ISLAMABAD: At least one number once used by Prime Minister Imran Khan was among the tens of thousands of smartphone numbers, including those of activists, journalists and politicians from around the world that were targeted through Israeli spyware.
According to a report in Washington Post, India was one of the ten countries which have been listed as a client of the NSO Group and its Pegasus malware. However, the report did not confirm if the attempt on the premier’s number was successful or not.
The American publication stated that hundreds of numbers from Pakistan appeared on the Indian surveillance list. More than 1,000 Indian numbers were also on the list.
Meanwhile, Israeli Publication, Haaretz, reported that several Pakistani officials, Kashmiri freedom fighters, Indian Congress leader Rahul Gandhi, and even an Indian supreme court judge were targetted.

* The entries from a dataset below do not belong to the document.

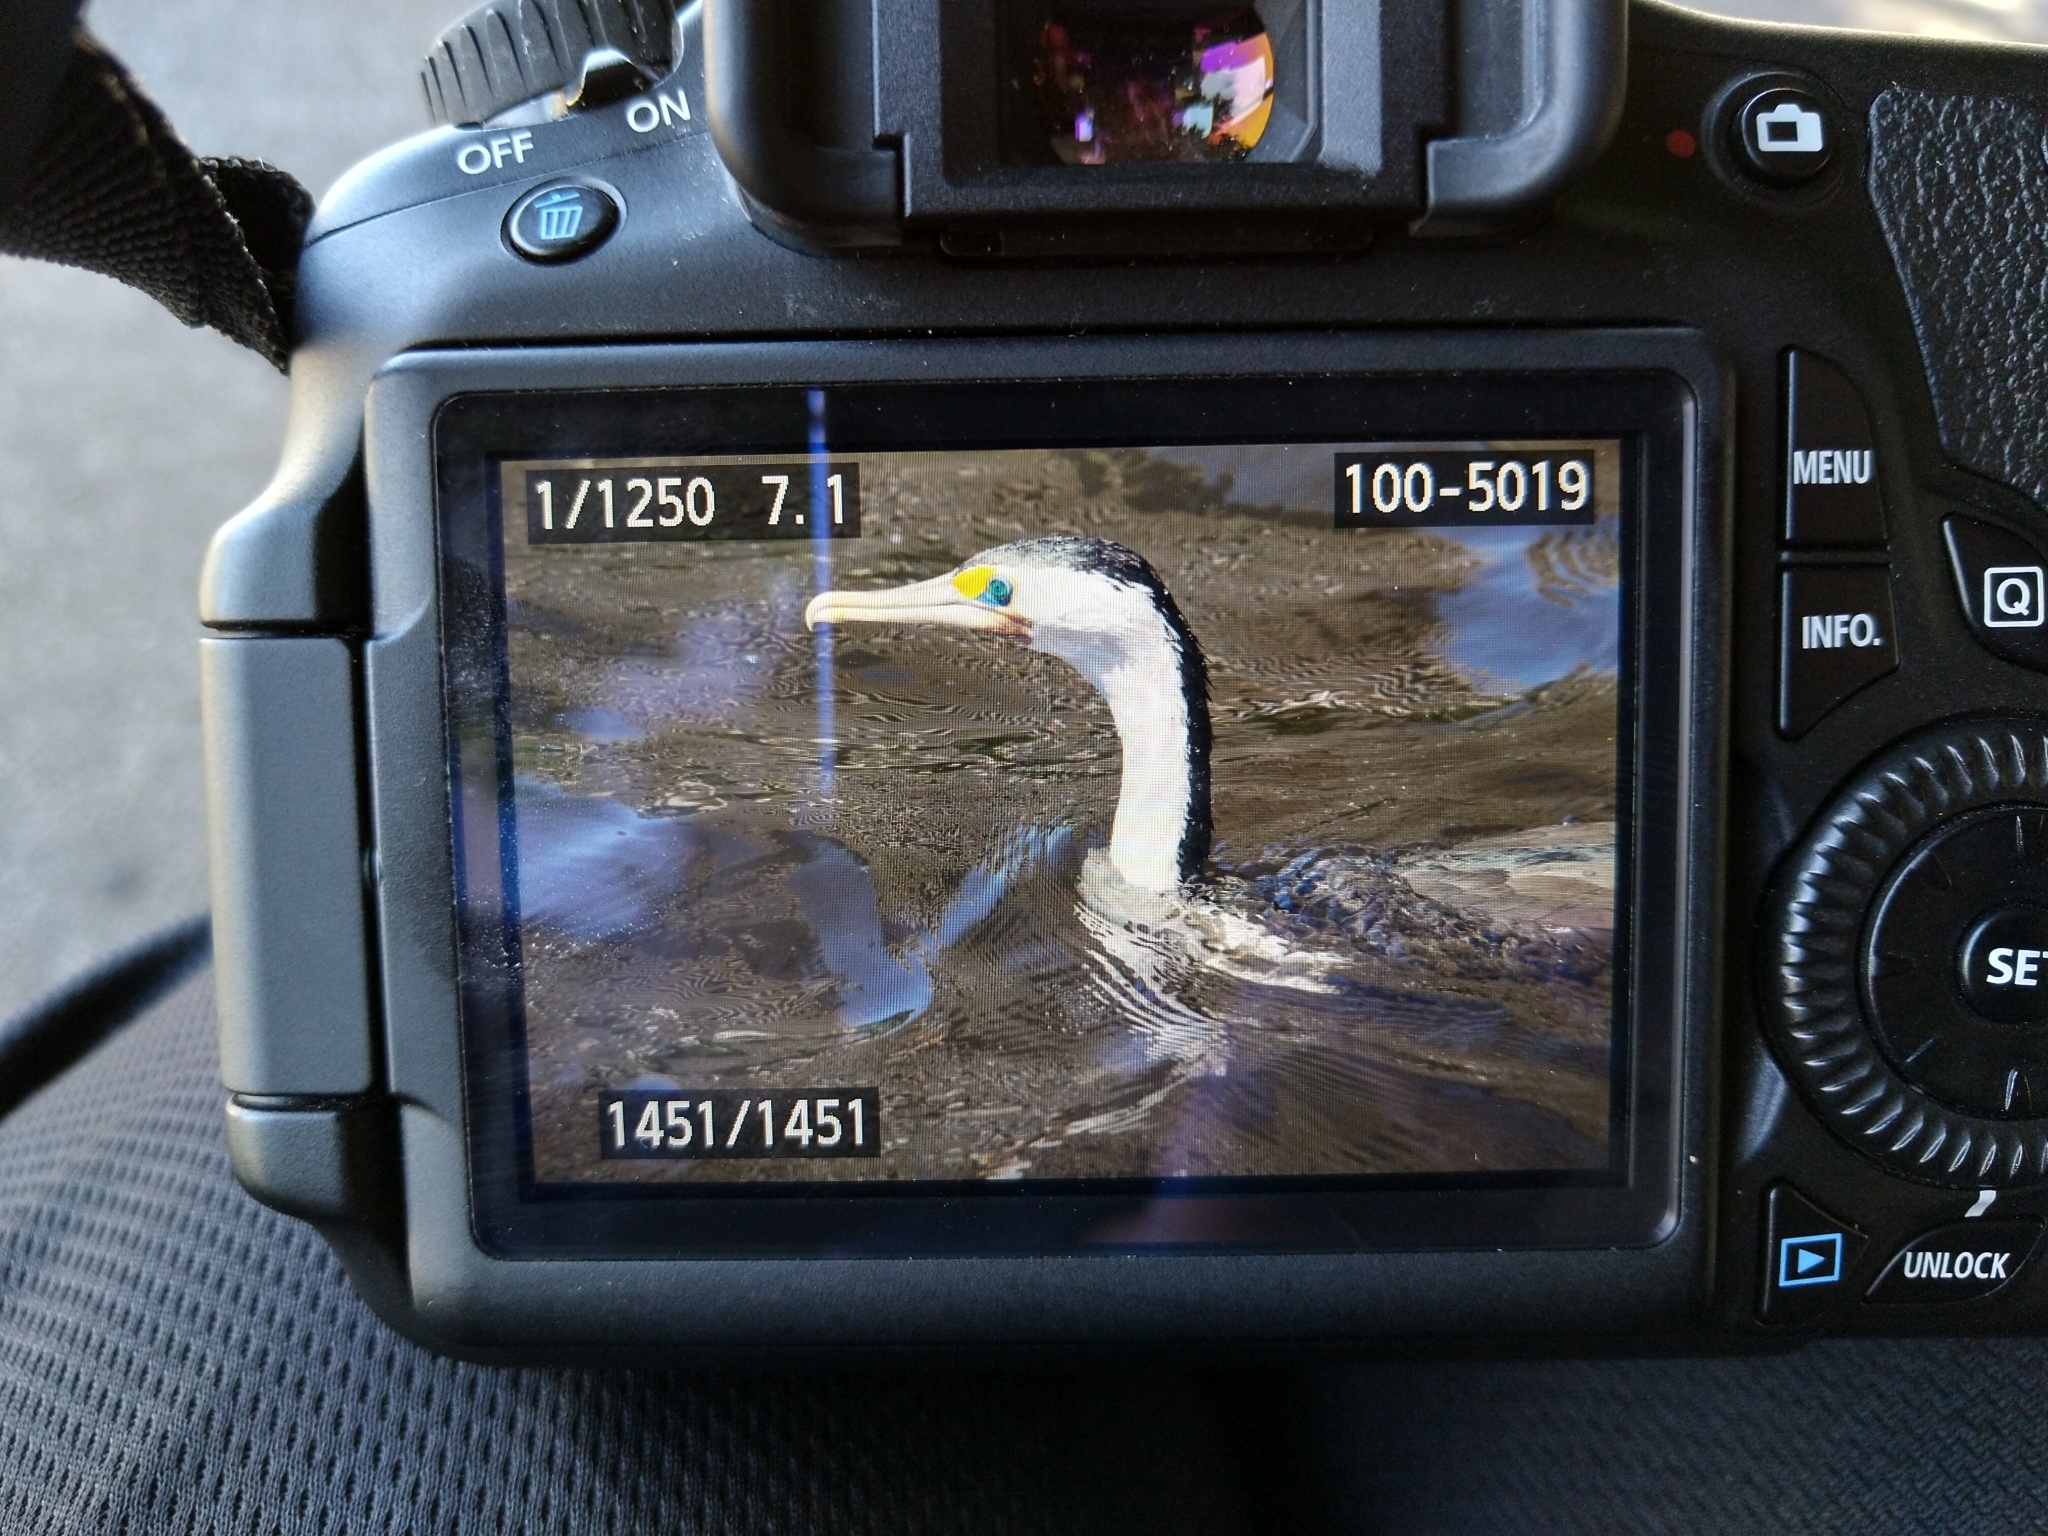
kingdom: Animalia
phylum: Chordata
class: Aves
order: Suliformes
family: Phalacrocoracidae
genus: Phalacrocorax
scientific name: Phalacrocorax varius
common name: Pied cormorant
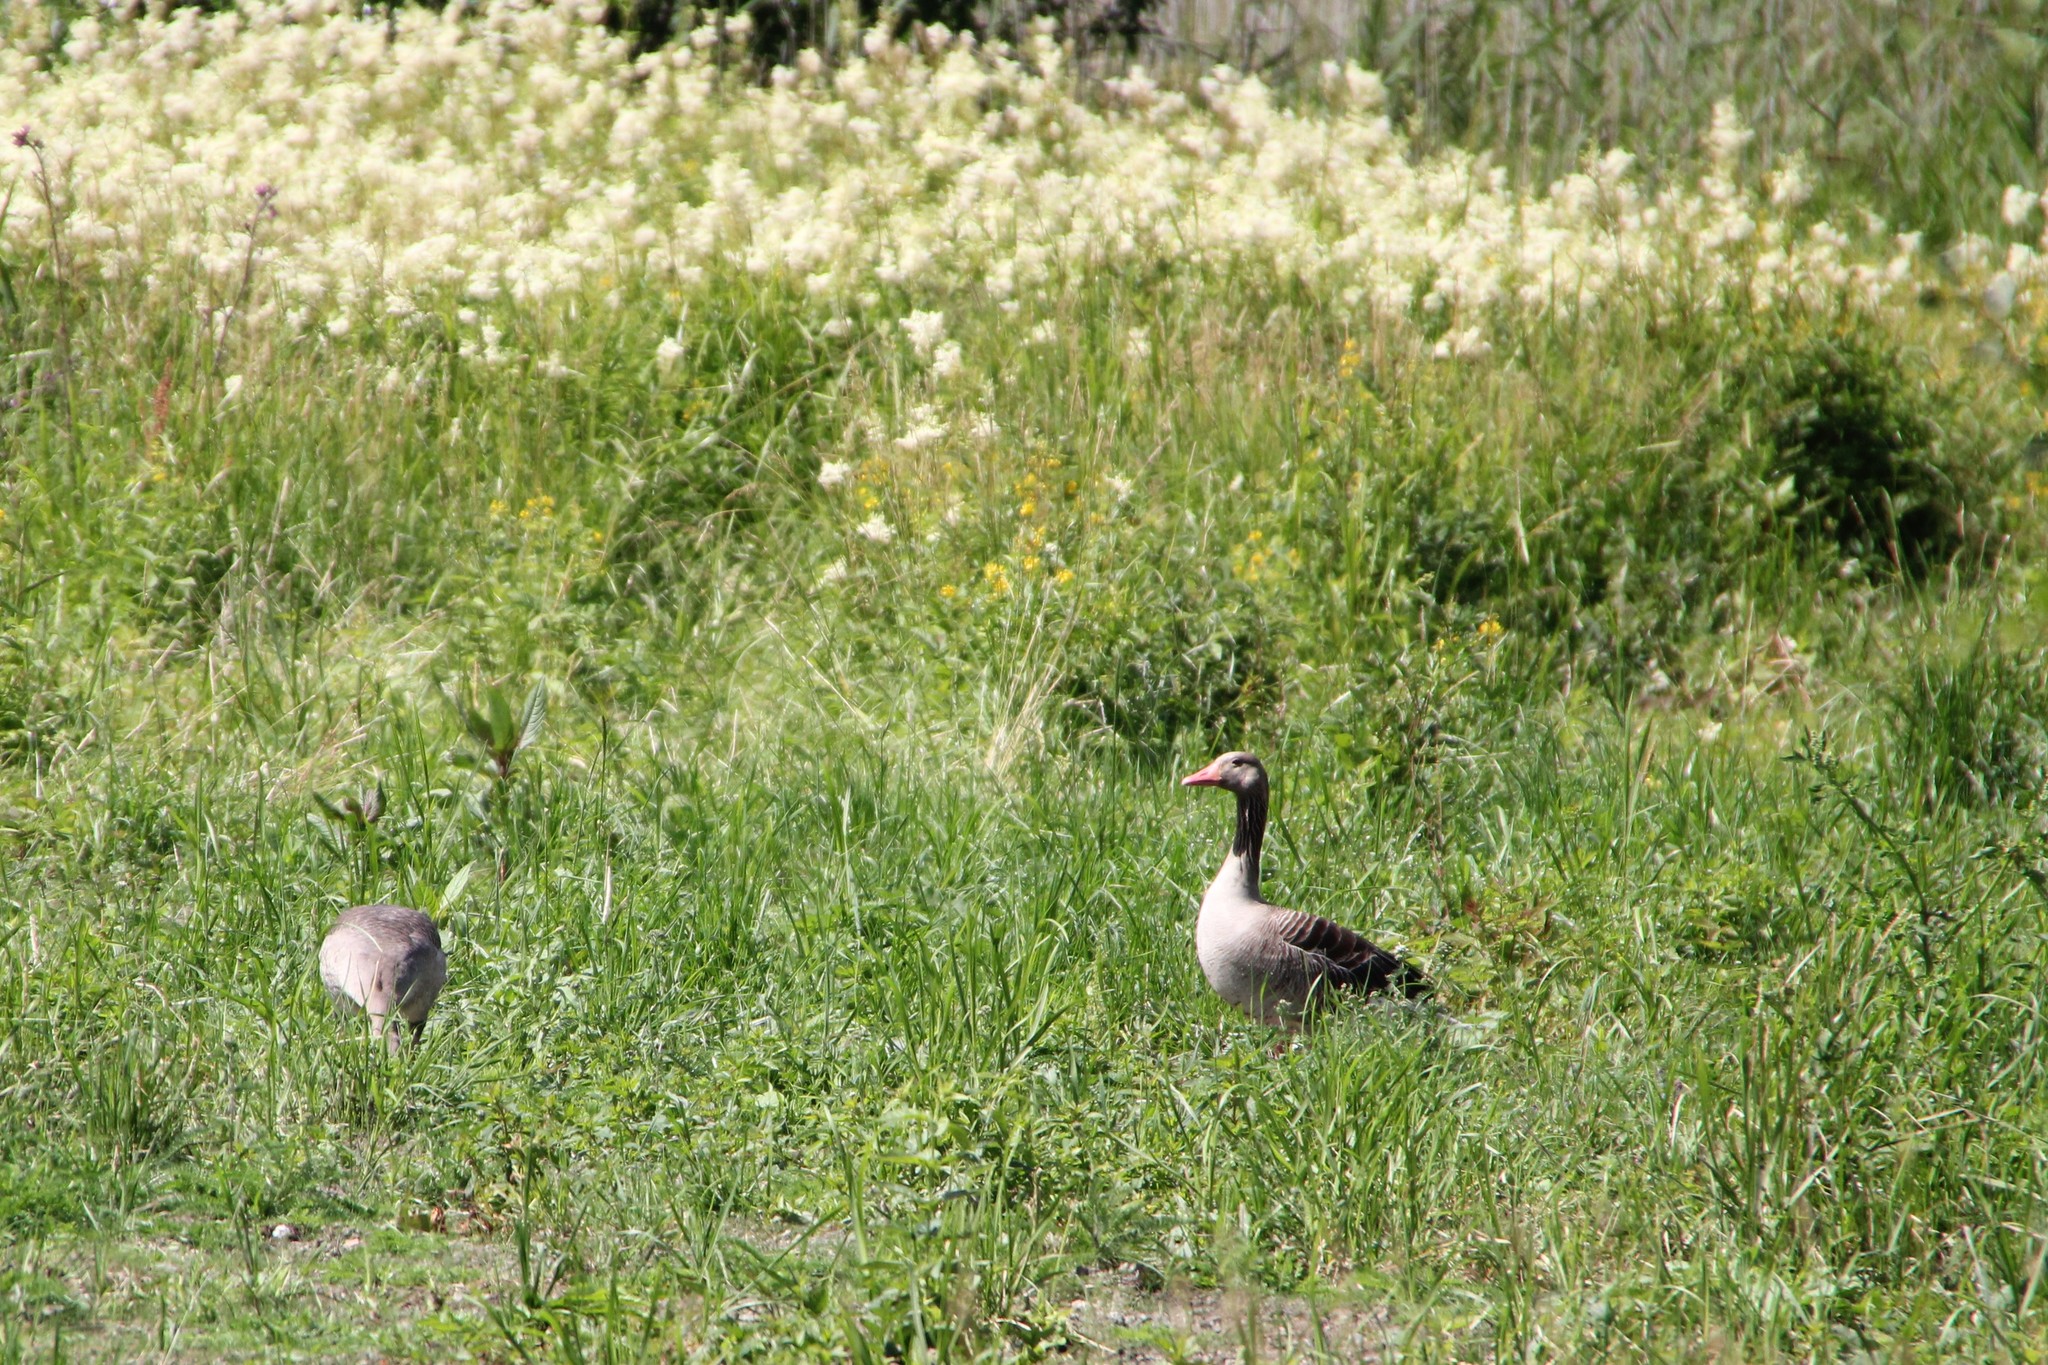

Sources have informed that India tried to tap the Federal Cabinet members’ calls and messages through the spyware, prompting Pakistan to develop new software for its federal ministers.
Following the development, a high-level meeting of the civil and military leadership was called which will decide a future course of action against India’s spying attempt.
Information Minister Fawad Chaudhry expressed concern on the report and said the unethical policies of the Modi government have ‘dangerously polarised India and the region’.
Private Israeli malware used to spy on journalists, activists
Activists, journalists and politicians around the world have been spied on using cellphone malware developed by a private Israeli firm, reports said on Sunday.
The use of the software, called Pegasus and developed by Israel’s NSO Group, was reported on by The Washington Post, the Guardian, Le Monde and other news outlets who collaborated on an investigation into a data leak.
The leak consists of more than 50,000 smartphone numbers believed to have been identified as connected to people of interest by NSO clients since 2016, although it was unclear how many devices were actually targeted or surveilled. Meanwhile, NSO has denied any wrongdoing, labelling the allegations “false.”
The Post said a forensic analysis of 37 of the smartphones on the list showed there had been “attempted and successful” hacks of the devices, including those of two women close to Saudi journalist Jamal Khashoggi.
Among the numbers on the list are those of journalists for Agence France-Presse, The Wall Street Journal, CNN, The New York Times, Al Jazeera, El Pais, the Associated Press, Le Monde, Bloomberg, The Economist, and Reuters.
The use of the Pegasus software to hack the phones of Al Jazeera reporters and a Moroccan journalist has been reported previously by Citizen Lab, a research center at the University of Toronto, and Amnesty International.
The Post said the numbers on the list were unattributed, but other media outlets participating in the project were able to identify more than 1,000 people in more than 50 countries.
They included several members of Arab royal families, at least 65 business executives, 85 human rights activists, 189 journalists and more than 600 politicians and government officials — including heads of state, prime ministers and cabinet ministers.
Pegasus is a highly invasive tool that can switch on a target’s phone camera and microphone, as well as access data on the device, effectively turning a phone into a pocket spy. In some cases, it can be installed without the need to trick a user into initiating a download.
NSO issued a denial that focused on the report by Forbidden Stories, calling it “full of wrong assumptions and uncorroborated theories,” and threatening a defamation lawsuit. “We firmly deny the false allegations made in their report,” NSO said.